Blogs & Comment

Bring on the carbon fuel standards

Just not the EU kind. Oilsands producer Cenovus shows it can meet California’s benchmark


The European Union’s Fuel Quality Directive that the federal government is furiously lobbying to kill is the worst kind of regulatory trade barrier. Under its current wording, it would ascribe all oil produced from Canada’s oilsands a greenhouse gas rating of 107 grams of carbon dioxide per megajoule and thus force its importers to pay for carbon offsets. Conventional crude oil, emitting 87.5 grams (they say), would be OK.

What the directive fails to recognize is that the carbon intensity of oilsands production is falling (see our story from last year) and differs from project to project. Meanwhile the carbon footprint on conventional oil—especially when shipped from farther afield and refined from ever-heavier crudes—is increasing. So there’s no saying whether the directive will in fact help reduce emissions from transportation by 6% by 2020 as it’s designed to do.

It was Canadian Business that, back in 2007, brought attention to California’s low-carbon fuel standard that effectively blocks oilsands exports to that state—despite the fact that California’s own exempted heavy-oil industry has been shown to be more carbon intensive than the oilsands average. Hypocrisy aside, it is a preferable sort of regulation in that it aims to set a standard for oil imports to meet, rather than blacklisting an entire producing region.

Cenovus Energy Inc., the largest in situ (underground) oilsands producer, now says it can beat it. The company commissioned independent, wells-to-wheels studies of its Christina Lake and Foster Creek steam-assisted gravity drainage (SAGD) projects and its Pelican Lake heavy oil operation. These projects are so efficient in their conservation of heat in the steam that they have a similar life-cycle carbon output to the average of crudes sold in North America, and thus would almost certainly meet the standards to be unveiled by the California Air Resources Board next year, the company told The Calgary Herald recently.

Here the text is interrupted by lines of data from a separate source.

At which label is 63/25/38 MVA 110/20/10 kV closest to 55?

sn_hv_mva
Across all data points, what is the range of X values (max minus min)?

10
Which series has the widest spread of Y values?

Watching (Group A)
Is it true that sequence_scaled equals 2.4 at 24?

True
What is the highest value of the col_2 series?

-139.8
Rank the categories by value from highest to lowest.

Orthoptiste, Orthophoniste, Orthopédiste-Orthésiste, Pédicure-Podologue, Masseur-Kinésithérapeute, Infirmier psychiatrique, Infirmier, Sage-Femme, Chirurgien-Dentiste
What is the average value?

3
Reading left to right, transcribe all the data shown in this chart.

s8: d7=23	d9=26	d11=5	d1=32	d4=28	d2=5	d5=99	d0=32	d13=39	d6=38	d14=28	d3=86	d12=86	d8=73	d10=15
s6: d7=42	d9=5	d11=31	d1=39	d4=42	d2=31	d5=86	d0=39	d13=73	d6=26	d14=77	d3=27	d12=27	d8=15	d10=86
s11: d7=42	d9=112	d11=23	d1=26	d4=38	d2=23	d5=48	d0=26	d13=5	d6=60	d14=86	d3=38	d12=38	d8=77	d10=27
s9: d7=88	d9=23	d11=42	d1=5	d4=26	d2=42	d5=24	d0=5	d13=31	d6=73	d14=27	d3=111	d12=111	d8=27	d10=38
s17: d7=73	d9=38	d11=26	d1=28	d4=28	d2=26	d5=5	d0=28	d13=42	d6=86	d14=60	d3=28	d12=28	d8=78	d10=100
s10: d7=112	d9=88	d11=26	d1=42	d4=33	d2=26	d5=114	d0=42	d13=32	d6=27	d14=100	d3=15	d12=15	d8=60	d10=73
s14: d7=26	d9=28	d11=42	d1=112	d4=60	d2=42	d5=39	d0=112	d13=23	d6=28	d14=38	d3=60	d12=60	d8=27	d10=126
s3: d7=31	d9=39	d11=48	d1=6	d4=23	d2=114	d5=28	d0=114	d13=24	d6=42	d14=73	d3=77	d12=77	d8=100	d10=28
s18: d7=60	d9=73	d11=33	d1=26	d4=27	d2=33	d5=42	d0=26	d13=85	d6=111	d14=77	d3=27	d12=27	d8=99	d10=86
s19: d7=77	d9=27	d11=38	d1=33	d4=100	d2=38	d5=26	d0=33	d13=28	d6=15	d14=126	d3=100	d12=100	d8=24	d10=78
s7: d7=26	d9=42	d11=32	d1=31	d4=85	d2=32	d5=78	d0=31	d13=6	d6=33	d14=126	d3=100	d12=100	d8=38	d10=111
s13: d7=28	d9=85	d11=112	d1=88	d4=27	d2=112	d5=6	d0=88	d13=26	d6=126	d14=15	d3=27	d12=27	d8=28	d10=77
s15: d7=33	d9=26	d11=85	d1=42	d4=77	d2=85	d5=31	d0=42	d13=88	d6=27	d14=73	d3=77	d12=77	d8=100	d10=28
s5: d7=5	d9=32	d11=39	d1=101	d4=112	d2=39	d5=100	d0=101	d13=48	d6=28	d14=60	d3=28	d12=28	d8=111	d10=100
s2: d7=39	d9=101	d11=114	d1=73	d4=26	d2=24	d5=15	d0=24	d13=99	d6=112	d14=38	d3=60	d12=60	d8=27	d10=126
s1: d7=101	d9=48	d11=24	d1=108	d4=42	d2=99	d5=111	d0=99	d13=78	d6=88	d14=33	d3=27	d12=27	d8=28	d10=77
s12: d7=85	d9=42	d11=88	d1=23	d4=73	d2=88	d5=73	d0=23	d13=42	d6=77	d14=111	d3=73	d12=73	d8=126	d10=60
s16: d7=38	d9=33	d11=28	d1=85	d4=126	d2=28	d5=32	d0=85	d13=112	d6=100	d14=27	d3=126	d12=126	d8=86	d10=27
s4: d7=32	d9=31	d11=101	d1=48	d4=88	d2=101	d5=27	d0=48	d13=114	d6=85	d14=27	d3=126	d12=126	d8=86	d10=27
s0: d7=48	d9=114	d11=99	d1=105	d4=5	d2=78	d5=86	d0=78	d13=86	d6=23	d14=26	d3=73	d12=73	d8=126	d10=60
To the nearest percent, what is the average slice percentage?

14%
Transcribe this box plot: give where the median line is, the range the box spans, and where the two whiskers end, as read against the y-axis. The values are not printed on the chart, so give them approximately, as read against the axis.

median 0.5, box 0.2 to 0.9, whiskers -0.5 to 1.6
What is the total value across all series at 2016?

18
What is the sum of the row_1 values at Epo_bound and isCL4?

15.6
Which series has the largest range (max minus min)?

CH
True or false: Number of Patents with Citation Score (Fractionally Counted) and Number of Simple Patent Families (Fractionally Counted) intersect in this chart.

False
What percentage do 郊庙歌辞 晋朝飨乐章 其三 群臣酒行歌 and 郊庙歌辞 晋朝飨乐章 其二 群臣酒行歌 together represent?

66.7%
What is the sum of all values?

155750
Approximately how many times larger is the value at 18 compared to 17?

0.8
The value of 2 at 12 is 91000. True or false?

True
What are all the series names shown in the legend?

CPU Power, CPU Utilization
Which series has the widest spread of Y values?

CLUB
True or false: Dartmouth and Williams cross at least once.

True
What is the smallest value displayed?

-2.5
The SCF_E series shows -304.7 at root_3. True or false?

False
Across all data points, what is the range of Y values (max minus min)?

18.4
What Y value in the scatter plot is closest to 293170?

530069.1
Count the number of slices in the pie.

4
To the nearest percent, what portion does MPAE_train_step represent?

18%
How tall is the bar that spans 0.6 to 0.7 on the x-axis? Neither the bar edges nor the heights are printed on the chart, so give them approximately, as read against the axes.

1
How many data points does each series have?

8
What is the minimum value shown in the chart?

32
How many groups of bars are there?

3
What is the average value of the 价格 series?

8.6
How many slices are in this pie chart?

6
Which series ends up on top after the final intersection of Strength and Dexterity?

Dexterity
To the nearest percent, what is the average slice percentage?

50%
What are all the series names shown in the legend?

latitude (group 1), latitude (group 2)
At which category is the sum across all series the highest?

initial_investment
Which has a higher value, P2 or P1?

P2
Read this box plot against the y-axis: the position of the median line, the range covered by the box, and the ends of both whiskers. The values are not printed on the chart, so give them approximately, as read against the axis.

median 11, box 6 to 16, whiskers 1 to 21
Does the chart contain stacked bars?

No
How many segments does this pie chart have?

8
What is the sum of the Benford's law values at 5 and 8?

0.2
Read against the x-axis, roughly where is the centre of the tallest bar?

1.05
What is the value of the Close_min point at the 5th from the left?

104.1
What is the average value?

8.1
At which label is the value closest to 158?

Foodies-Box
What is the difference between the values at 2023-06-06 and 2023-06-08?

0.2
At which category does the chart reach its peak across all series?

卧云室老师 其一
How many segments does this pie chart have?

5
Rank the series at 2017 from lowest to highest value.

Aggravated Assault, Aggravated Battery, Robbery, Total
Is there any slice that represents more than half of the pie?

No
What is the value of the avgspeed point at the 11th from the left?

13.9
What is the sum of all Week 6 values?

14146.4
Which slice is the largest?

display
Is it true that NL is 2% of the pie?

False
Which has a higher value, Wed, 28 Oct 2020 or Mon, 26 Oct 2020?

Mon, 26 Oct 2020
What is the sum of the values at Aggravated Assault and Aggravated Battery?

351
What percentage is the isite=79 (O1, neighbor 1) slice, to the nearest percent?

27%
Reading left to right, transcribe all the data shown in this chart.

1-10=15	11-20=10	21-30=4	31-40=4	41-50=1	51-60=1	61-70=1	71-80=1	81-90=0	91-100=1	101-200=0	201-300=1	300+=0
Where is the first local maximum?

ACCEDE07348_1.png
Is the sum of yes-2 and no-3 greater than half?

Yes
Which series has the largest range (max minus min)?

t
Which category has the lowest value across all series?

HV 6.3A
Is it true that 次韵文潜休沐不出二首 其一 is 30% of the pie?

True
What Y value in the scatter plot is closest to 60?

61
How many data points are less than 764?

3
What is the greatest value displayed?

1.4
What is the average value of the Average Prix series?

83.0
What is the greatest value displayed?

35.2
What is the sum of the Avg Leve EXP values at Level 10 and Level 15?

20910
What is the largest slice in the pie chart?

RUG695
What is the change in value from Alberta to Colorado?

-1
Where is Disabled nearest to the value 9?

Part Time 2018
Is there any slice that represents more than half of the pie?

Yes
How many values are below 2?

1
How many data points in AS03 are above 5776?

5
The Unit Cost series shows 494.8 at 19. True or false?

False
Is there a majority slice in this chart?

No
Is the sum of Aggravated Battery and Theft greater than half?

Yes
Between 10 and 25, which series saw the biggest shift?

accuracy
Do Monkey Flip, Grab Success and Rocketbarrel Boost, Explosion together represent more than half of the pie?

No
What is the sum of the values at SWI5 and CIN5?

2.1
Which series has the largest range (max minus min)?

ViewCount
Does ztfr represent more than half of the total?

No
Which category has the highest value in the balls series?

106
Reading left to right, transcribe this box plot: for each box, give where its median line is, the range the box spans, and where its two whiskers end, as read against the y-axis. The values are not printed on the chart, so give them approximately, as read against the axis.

Not that it means anything, practically speaking. The way the pipelines currently run out of Alberta, all the output of the oilsands ends up at refineries either in Canada or in the central U.S. Virtually none makes its way to either California or the EU. But it could one day, especially if regulators, instead of discriminating against the oilsands specifically, challenge producers to produce a cleaner fuel. Cenovus shows they can do it.